Before having an apartment and being able to cook for myself, I had to rely on the options in the dining halls, which can be limiting. Sometimes I wanted to have salad, but the ingredients at the salad bar looked dried out or gross, so I’d either skip the vegetables or find another way to incorporate them into my dinner.

Having this flexibility is good. Constantly scrutinizing what we are eating and punishing ourselves for not adhering to a strict diet is equally as unhealthy as binge eating and giving into every temptation. Many times we lack control over what we eat, such as when on a meal plan, and it is okay to recognize this challenge and the defeat it sometimes entails.

I think I lead a healthy lifestyle, but I only take pride in my body because I am being “healthy.” Despite claiming to not be “obsessive,” I still pay enough attention to what I’m eating to tie it to my self-worth. If I realize I skipped out on my fruits and veggies one day, even if it wasn’t in my control, I go to bed with a guilty conscience and an extra weight in my stomach.

So how does one develop a healthy mindset towards eating? Is there even one?

Reflecting on this question, I can’t help but think of this time I was studying with a friend. She announced that once she finished writing a paragraph, she would eat her apple. 

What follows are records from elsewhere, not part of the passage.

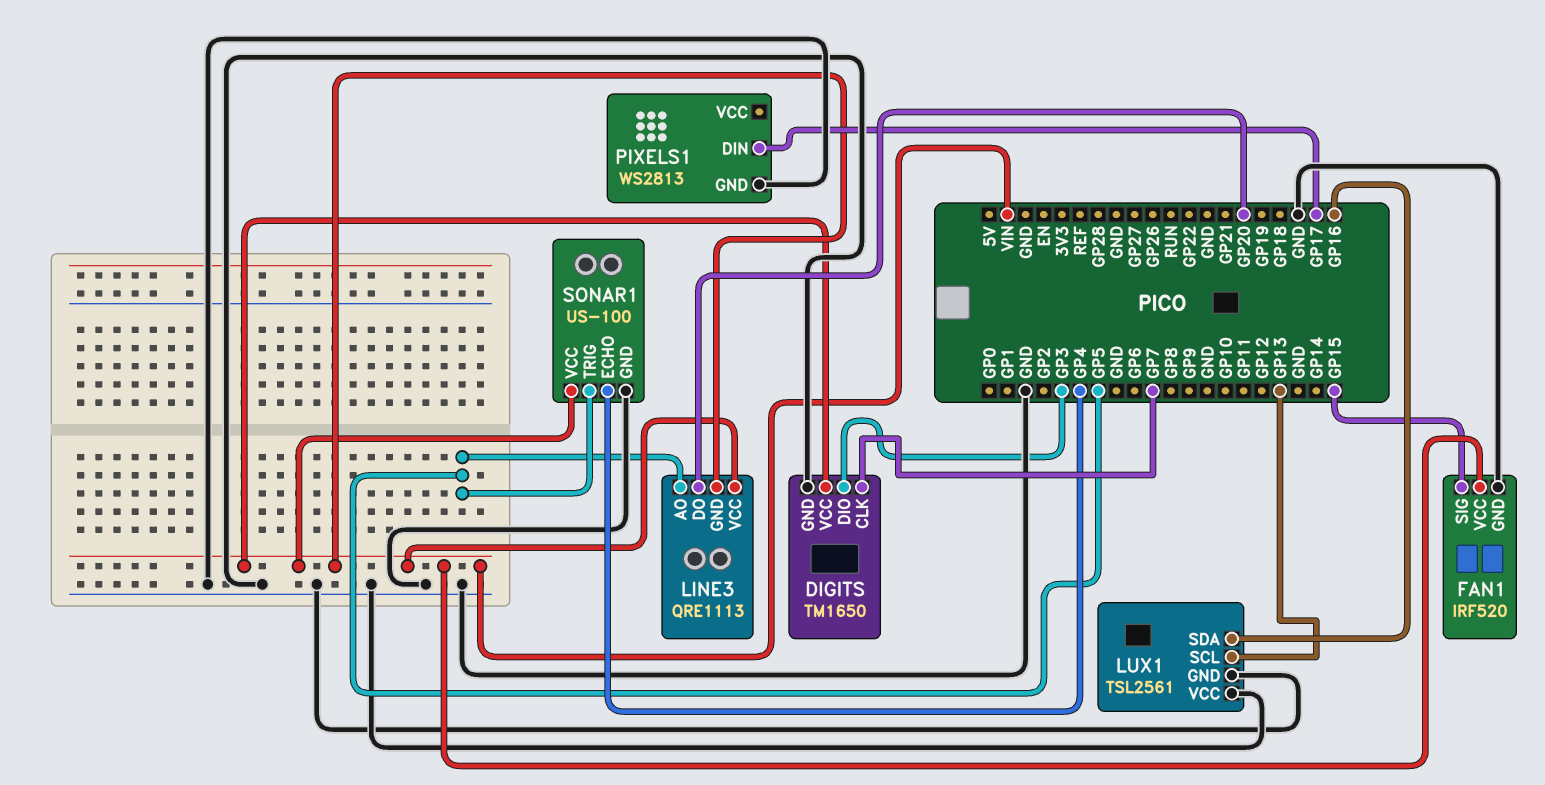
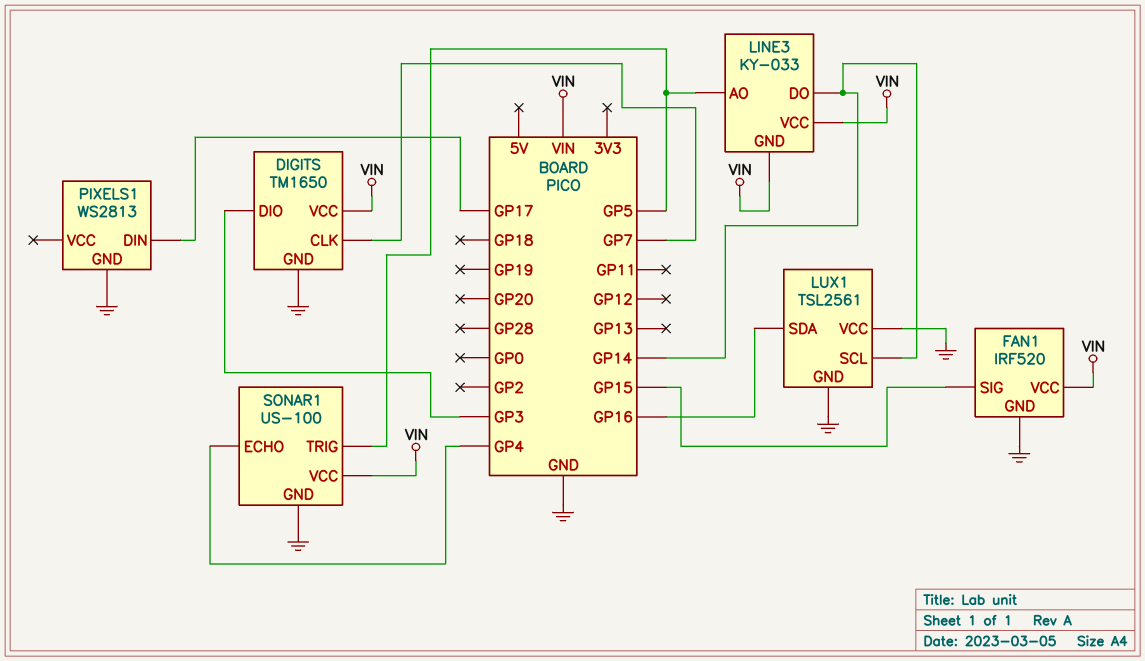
LINE3: QRE1113 -> KY-033
LINE3 pin DO: GP20 -> GP14
LUX1 pin SCL: GP13 -> GP14

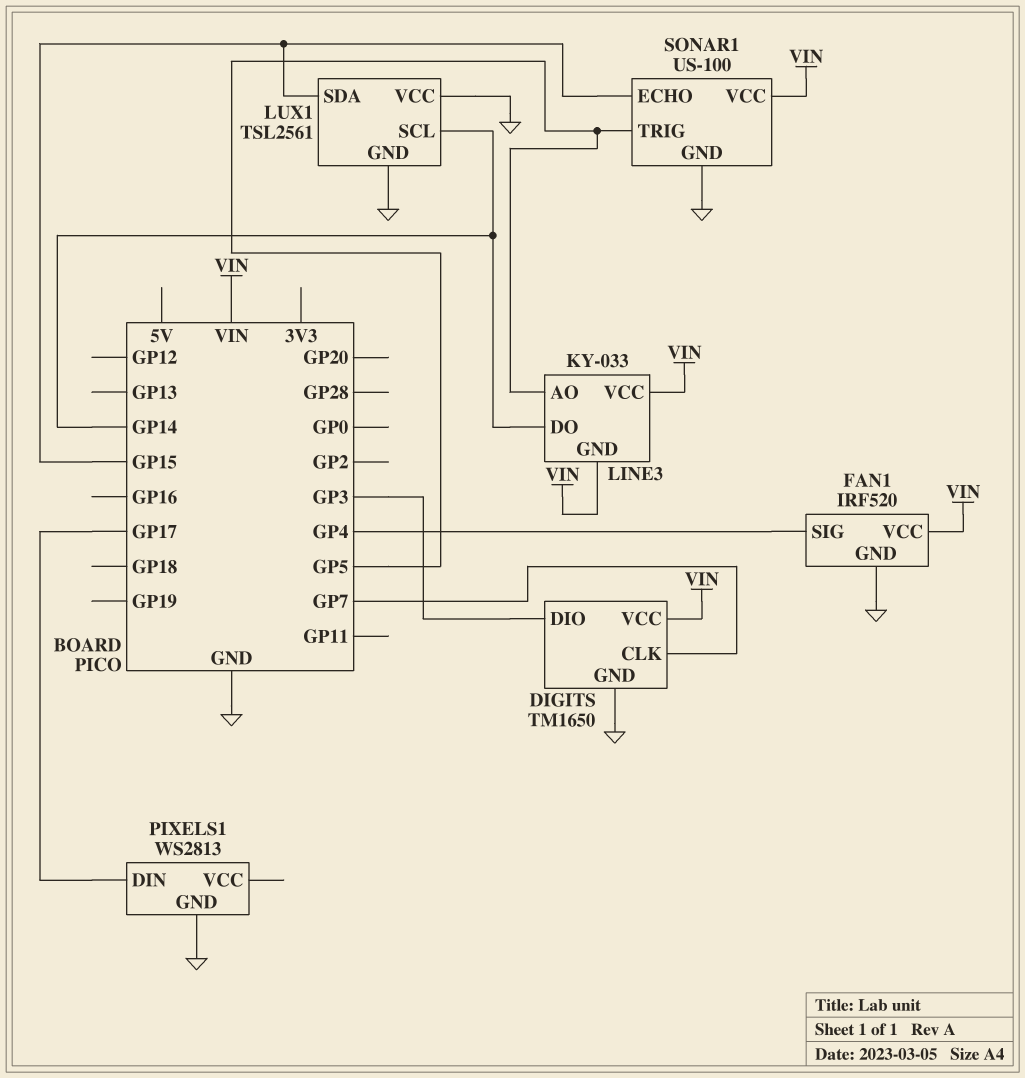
FAN1 pin SIG: GP15 -> GP4
LUX1 pin SDA: GP16 -> GP15
SONAR1 pin ECHO: GP4 -> GP15

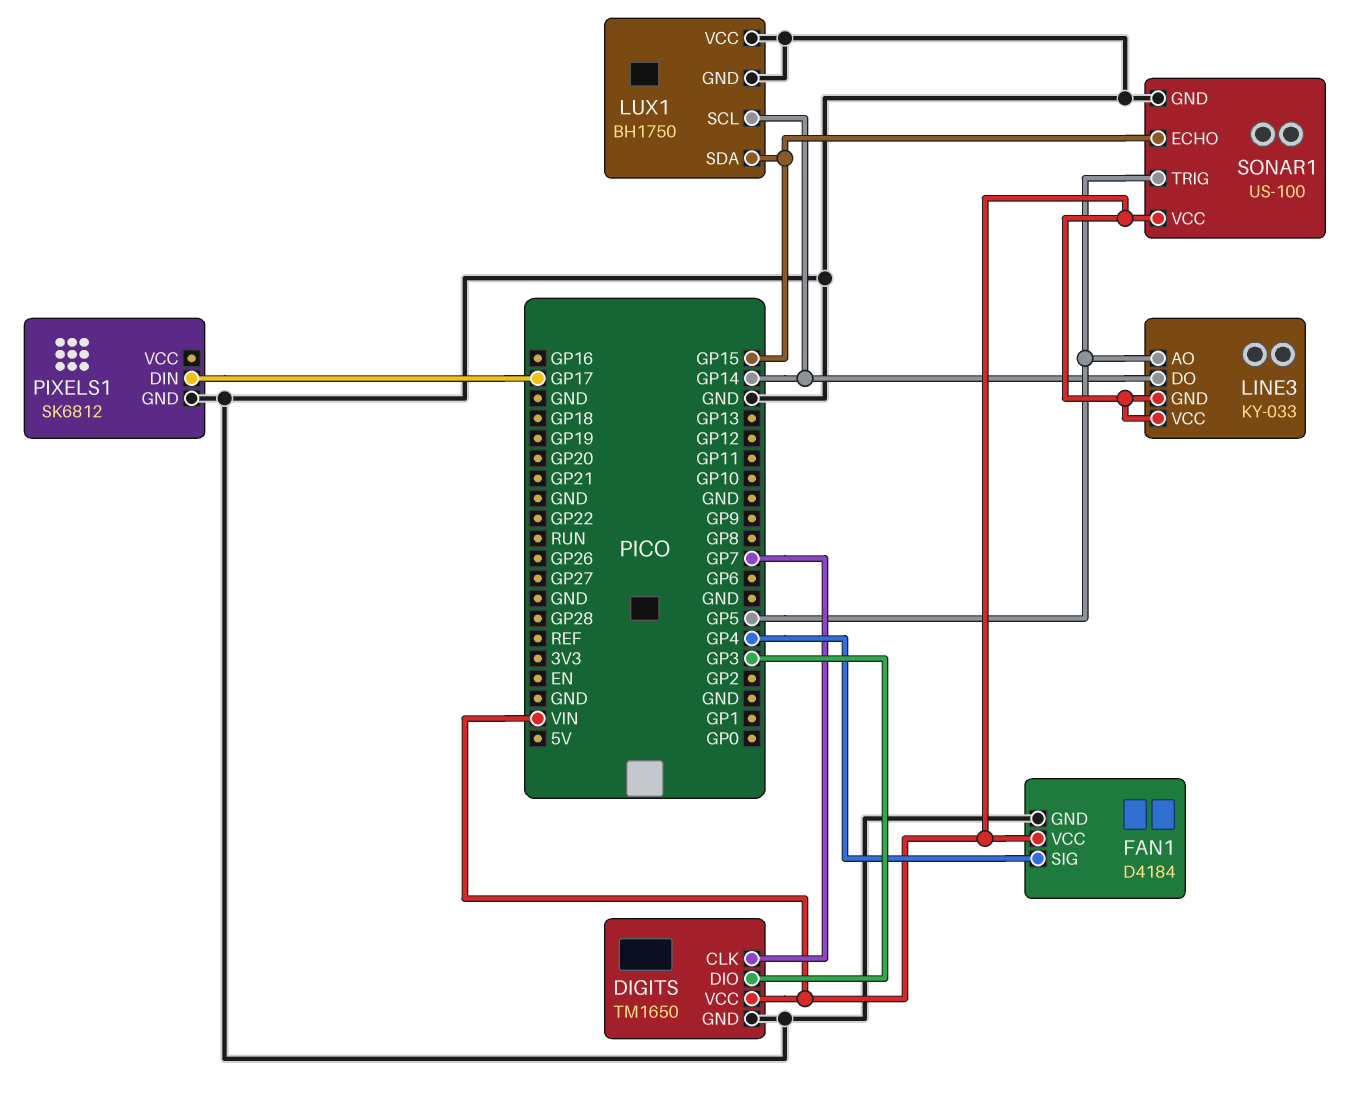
FAN1: IRF520 -> D4184
LUX1: TSL2561 -> BH1750
PIXELS1: WS2813 -> SK6812

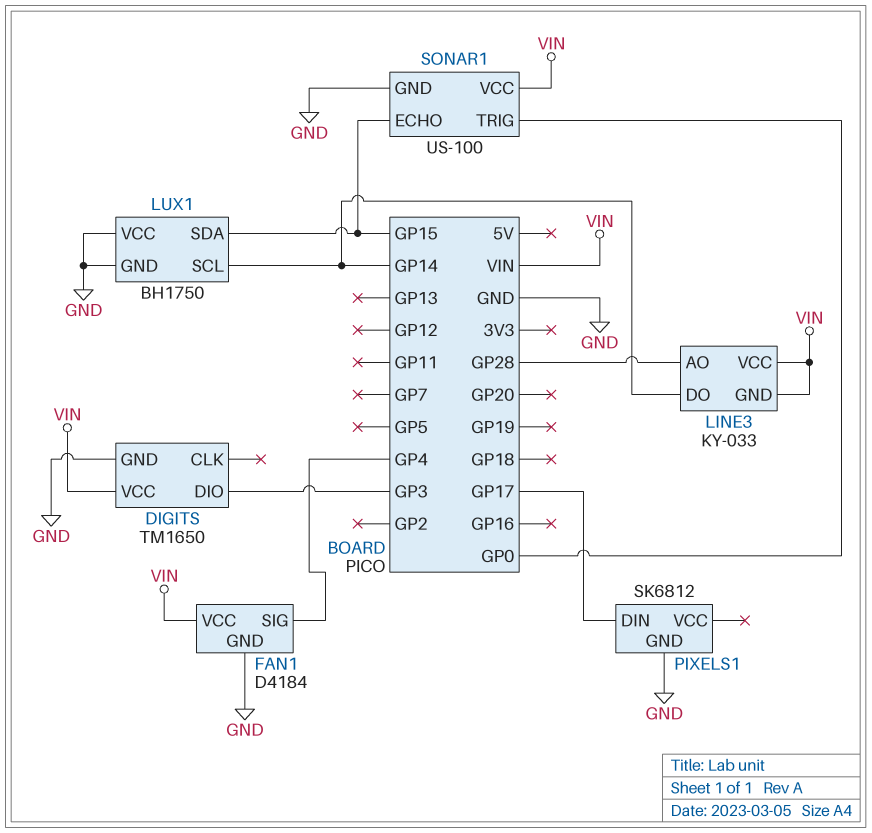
DIGITS pin CLK: GP7 -> none
LINE3 pin AO: GP5 -> GP28
SONAR1 pin TRIG: GP5 -> GP0

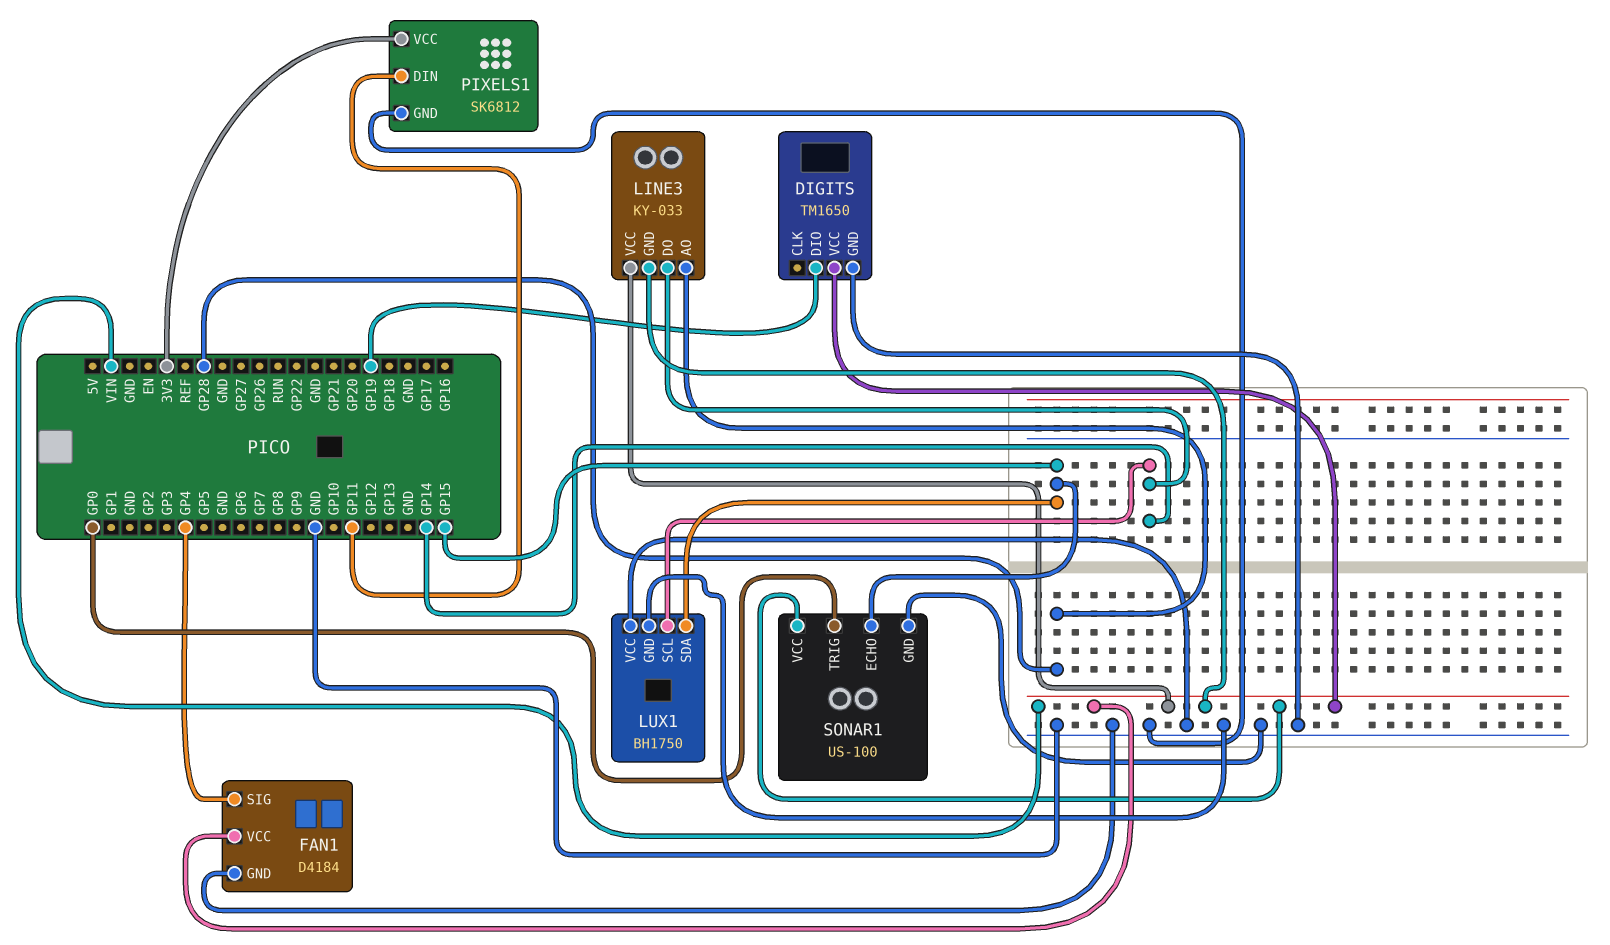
DIGITS pin DIO: GP3 -> GP19
PIXELS1 pin DIN: GP17 -> GP11
PIXELS1 pin VCC: none -> 3V3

“An apple?” I exclaimed, “What about chocolate or something?”

“But what does that say about your relationship with sweet treats?” she retorted.

In the moment, I understood what she was trying to say: we shouldn’t view sugary snacks as something to earn. It’s a slippery slope to fall down, and I’ll admit I’m still clawing my own way out of that rabbit hole.

My initial opposition, however, came from the fact that she was withholding food — nutritious food — from herself. Maybe we shouldn’t see food as something to earn. You should still have dinner regardless of how productive you were today. Your body needs fuel to function. If I’m hungry while I am studying, I eat, because I focus better when I’m not distracted by my stomach caving in on itself. 

I later asked my friend about the apple incident, and she explained that the reward wasn’t the apple but the study break that eating naturally entailed. Unwittingly, I realized, I use the same strategy sometimes. The other day while I was studying for midterms, I told myself I would take my lunch break after 30 more minutes. 

When I interviewed this friend, what stood out to me was her emphasis on intentionality. She explained that she attempts to associate her self-worth with how much control she has over eating. She eats a sweet treat because she wants it, not because the opportunity arises.

Pay attention to what you eat, not to calculate how many calories it contains, but to enjoy how it tastes. Too often I am shoveling food into my mouth before class without a second thought. Especially when I’m trying new food or recipes, I often only analyze the first few bites to figure out if I like it or not, and then I will devour the rest without savoring and enjoying it.

Apart from the sensorial aspect of tasting food, this enjoyment might also come from knowing that the meal you had was filling and balanced, or what company you ate it from, or the process of creating it. After I’ve eaten a hearty, home-cooked, balanced meal, I am satisfied in more ways than one. Happiness is a complex emotion, and it can be fed by many thoughts.